Unsexing Care: Beyond Gendered Parenting Terms - A Response to Darren Rosenblum’s Unsex Mothering: Toward a Culture of New Parenting
Harvard Journal of Law & Gender, February 6, 2012
4 Pages Posted: 7 Aug 2012
Date Written: 2012
This response piece to Darren Rosenblum’s provocative article Unsex Mothering: Toward a Culture of New Parenting argues that Rosenblum’s call for unsexed mothering has three primary flaws. First, Professor Rosenblum’s narrative avoids any substantial discussion of the myriad ways in which “mother” and “mothering” are highly loaded terms whose perceived grant of power is not equally distributed. To the extent that the social construction of “mother” and capacity for mothering varies across race, class, sexual orientation, immigration status, marital status, and other categories of difference, it will surely differ across biosex as well and perhaps in ways that Rosenblum does not anticipate and/or in ways that undermine the goals of an unsexing process.

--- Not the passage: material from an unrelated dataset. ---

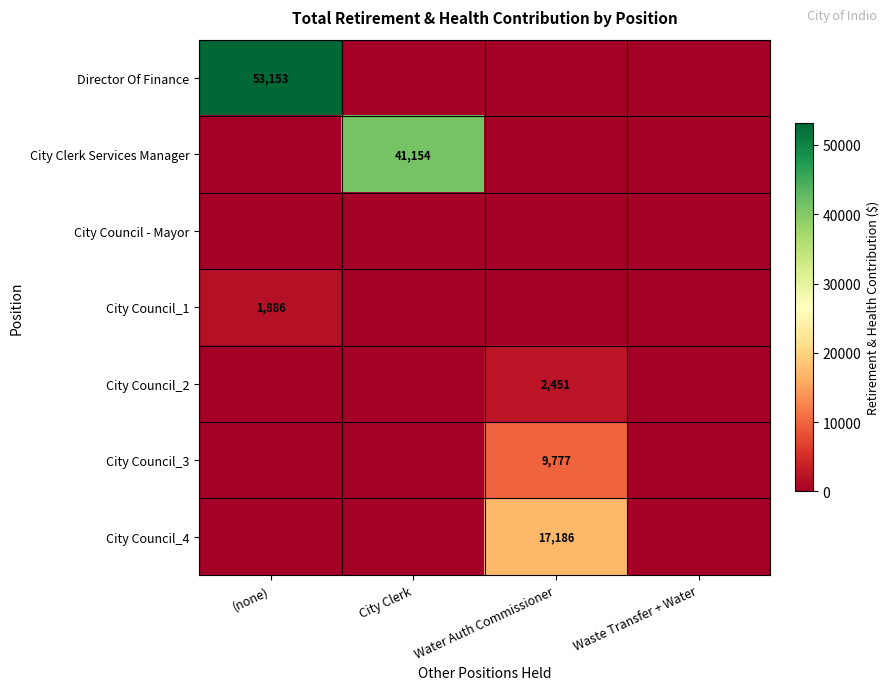

True or false: City Council_3 has a value of 9777 at Water Auth Commissioner.

True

Second, I argue against the goal of freeing men to “mother” as Rosenblum describes it. Rather, the goal should be to create space for men to provide care. In other words, the goal here need not be for men to call themselves mothers and women to call themselves fathers, but for men to be thought of as eager and talented caretakers and for women to be free to reject such a role as natural and intuitive.
Third, and finally, I assert that there are theoretical and practical components to my resistance to his attempt to unsex mothering. On the practical end, I ponder whether he leaves any room for mothering and the term “mother” as simply descriptive terms. In other words, if stripped of normative content, is there any harm in referring to a person who identifies as a woman as a mother and to a person who identifies as a man as a father? In the more theoretical realm, I worry about the stickiness of gender identification. The reality is that many of the circumstances in which men are given or take on roles traditionally gendered as female occur on the fringe, where assuming those roles is intended for comedy, or, more perniciously, to pillory women. If I am right about this, then I am concerned that many men — perhaps most men, but particularly heterosexual men — will not see the potential for liberation in a world in which they too can be “mothers.”